The University of Texas has taken a hard look at its past during the past two months.
It all started when KXAN learned about the story of William Stewart Simkins and the research of Thomas Russell, thanks to one of my sources in Austin.
Russell had uncovered the University of Texas had let thousands of students live in a dormitory named Simkins Hall for more than 50 years, without so much as telling them that Simkins was an admitted KKK member. Russell alleged UT officials brushed off Simkins’ past as a “colorful,” and said when he tried to confront University officials, they brushed him off too.
But Russell had published a new paper about Simkins’ past. I called him up and asked him to do a satellite interview from Denver, Colo., where he is currently a professor. Ironically, I am a reporter in the same town now.
Russell had stronger words to say in his interview than he did in his paper.
“It’s simply not appropriate for the University of Texas administrators to continue to honor a Klansman by keeping his name on a dormitory,” Russell told me.
So I called up UT’s Public Affairs office and started asking questions about Simkins Hall.
They provided me an interview with Dr.

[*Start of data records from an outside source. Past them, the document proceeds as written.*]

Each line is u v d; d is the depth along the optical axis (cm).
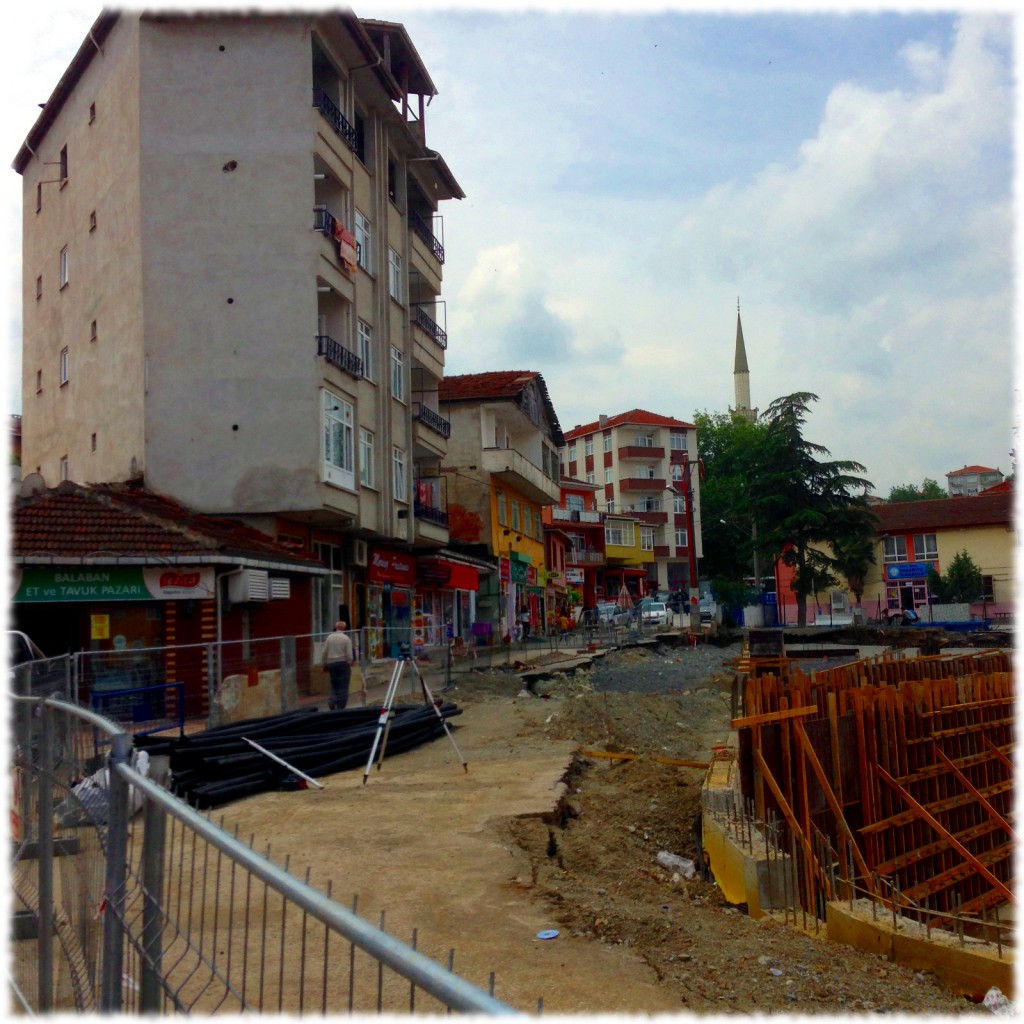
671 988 621
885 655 2544
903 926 853
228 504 2572
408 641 2512
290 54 2688
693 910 909
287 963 520
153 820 364
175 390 2605
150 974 357
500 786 1200
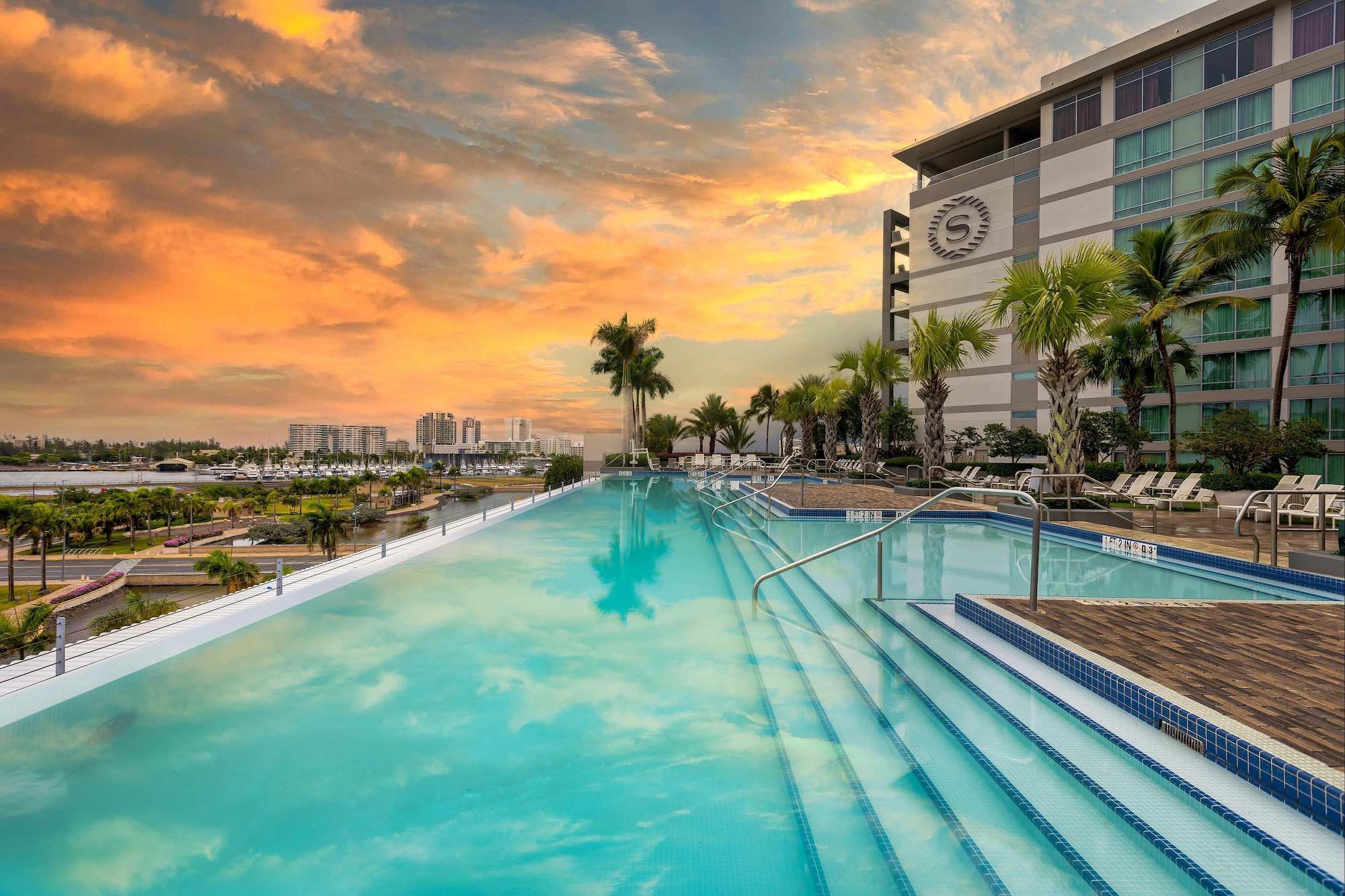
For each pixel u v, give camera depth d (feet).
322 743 10.35
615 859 7.32
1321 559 19.01
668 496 64.28
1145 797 7.73
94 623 15.11
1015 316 39.73
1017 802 8.03
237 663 14.17
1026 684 11.55
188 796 8.75
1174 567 24.25
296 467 439.63
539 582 23.02
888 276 127.24
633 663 14.19
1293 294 49.62
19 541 171.32
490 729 10.87
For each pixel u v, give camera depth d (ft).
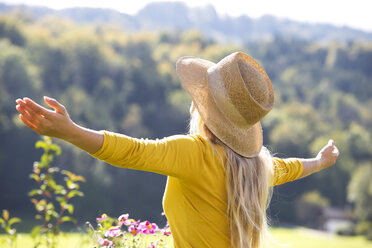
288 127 250.37
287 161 9.39
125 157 6.54
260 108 7.77
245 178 7.82
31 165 174.19
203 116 7.83
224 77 7.77
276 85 341.00
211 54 328.08
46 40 250.98
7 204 169.07
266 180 8.14
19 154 172.86
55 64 246.88
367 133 276.62
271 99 8.45
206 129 7.98
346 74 378.12
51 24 320.50
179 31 366.43
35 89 210.79
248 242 7.72
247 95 7.68
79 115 222.69
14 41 245.65
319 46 408.46
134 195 195.52
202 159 7.38
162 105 247.29
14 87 203.41
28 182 172.76
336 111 319.88
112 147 6.39
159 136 239.30
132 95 249.34
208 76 8.02
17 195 170.40
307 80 366.22
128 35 323.16
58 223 14.42
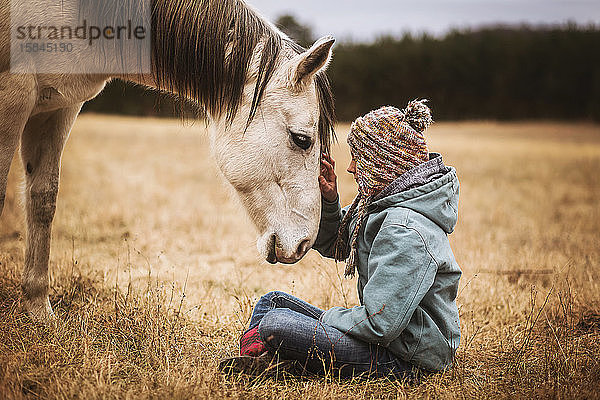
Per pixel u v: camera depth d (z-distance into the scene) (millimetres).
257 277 5004
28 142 3574
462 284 4555
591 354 3236
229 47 3131
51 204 3592
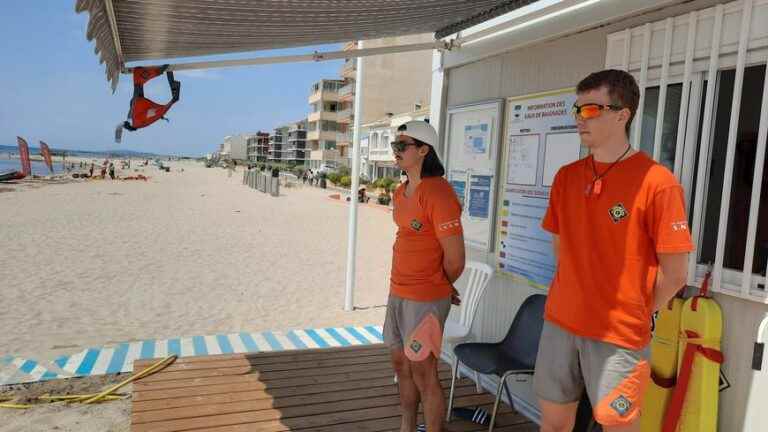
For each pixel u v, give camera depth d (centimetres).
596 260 199
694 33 261
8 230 1313
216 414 346
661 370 260
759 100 241
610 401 196
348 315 676
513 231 382
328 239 1421
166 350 488
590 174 205
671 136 278
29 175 4131
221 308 697
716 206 257
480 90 423
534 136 362
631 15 295
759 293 230
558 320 210
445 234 272
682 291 264
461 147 442
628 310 193
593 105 195
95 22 249
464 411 355
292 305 722
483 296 418
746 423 238
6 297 711
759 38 234
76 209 1897
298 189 3831
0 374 431
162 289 790
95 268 917
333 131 7069
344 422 343
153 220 1662
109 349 486
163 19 291
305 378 411
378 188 3672
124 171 6925
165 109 351
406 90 5588
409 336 282
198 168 11444
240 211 2094
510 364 320
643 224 190
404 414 309
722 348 247
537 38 357
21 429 343
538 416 353
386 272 994
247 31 341
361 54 417
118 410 371
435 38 446
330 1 289
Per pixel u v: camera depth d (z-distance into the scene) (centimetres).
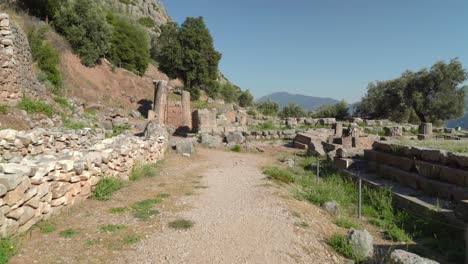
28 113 1459
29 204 484
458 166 833
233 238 541
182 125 2995
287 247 528
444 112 3928
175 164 1289
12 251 410
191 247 492
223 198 786
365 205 908
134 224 560
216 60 4562
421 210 780
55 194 561
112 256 438
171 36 4572
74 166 632
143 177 980
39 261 406
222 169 1247
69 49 3231
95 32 3425
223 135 2228
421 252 609
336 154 1377
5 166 497
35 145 962
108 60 4034
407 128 2908
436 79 3969
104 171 787
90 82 3219
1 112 1305
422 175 928
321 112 4788
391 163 1083
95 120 2194
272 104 6275
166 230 546
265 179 1046
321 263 497
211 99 4575
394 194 892
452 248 626
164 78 4912
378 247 621
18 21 2688
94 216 584
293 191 923
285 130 2503
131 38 4297
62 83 2608
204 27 4494
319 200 854
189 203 720
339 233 621
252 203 751
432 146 1064
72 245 459
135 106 3391
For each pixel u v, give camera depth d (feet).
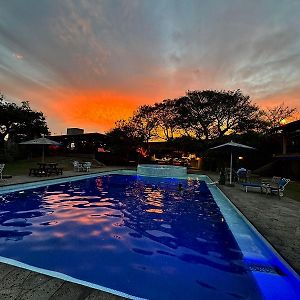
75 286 8.02
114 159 94.99
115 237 16.21
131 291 9.53
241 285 10.13
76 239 15.53
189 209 25.36
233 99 92.68
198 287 9.93
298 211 21.16
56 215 21.54
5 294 7.36
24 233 16.40
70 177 45.52
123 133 95.09
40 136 99.60
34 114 95.55
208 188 40.86
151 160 100.68
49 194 31.65
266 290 9.61
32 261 12.05
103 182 46.91
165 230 18.07
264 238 13.65
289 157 61.52
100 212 23.27
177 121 101.91
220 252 13.80
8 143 89.30
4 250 13.37
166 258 12.94
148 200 30.19
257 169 72.18
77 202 27.58
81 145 103.81
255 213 20.24
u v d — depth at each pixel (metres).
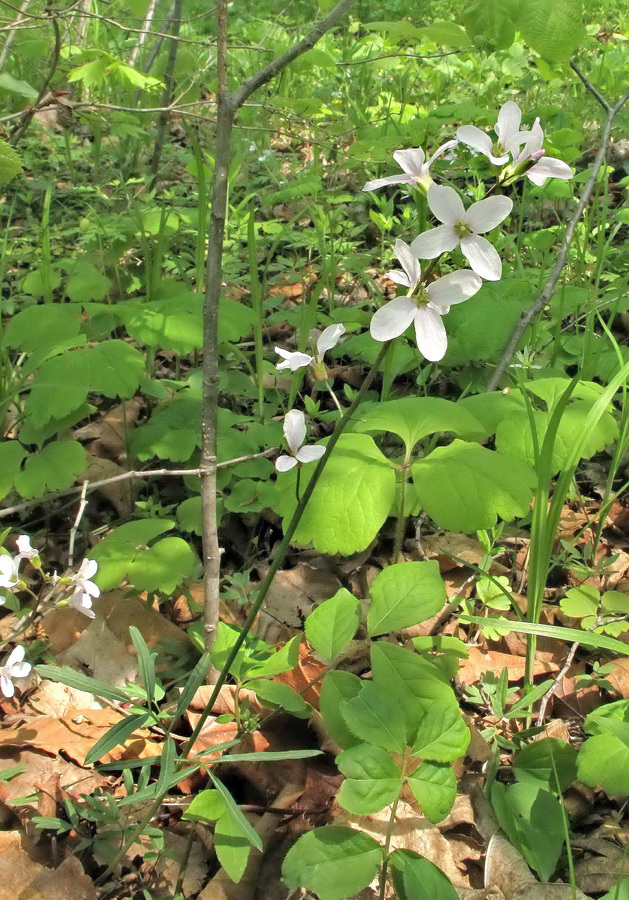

Gregory Vincent, UT’s Vice President of Diversity and Community Engagement. Vincent and his staff were very cordial, but he would not commit to renaming the dorm. He also said the dorm would come down at some point in the future and it would be a moot issue.
But after my interview, I still had questions. I wrote back, asking harder about why the University would continue to keep Simkins name on the dorm.
I got this response.
“Simkins’ affiliation with the Klan is deplorable and offensive, that is true,” said the division’s Associate Director of Communications Leslie Blair. “And although he was not memorialized with his name on a building until 1954, The University of Texas has since moved on.”
She also added this…
“To rename the building would set a huge precedent—one that could end up costing a great deal of money and time,” Blair said. “We feel that a better use of our time and money would be to continue to recruit and to provide programs that support more students, faculty, and staff from populations underrepresented at the University and to further a climate of inclusiveness and cultural diversity that looks to the future instead of dwelling on the past.”
Those comments, I believe, started a firestorm of online comments on KXAN’s web story. U.S. News and World Report, Huffington Post, even the Wall Street Journal picked up on the story.
About two weeks later, UT’s president asked Vincent and his staff to reconsider the name change and form a committee to study the issue.
Today, after the 21-member panel made its recommendation, Powers announced he will ask the UT Board of Regents to rename Simkins Hall.
It wasn’t just my story. It was a lot of stories putting pressure on UT to change. And it looks like it may happen.
http://www.utexas.edu/news/2010/07/09/simkins_residence_hall/
William Stewart Simkins was an admitted KKK member.
It took just more than two months. But this is a story I have followed ever since I left Austin.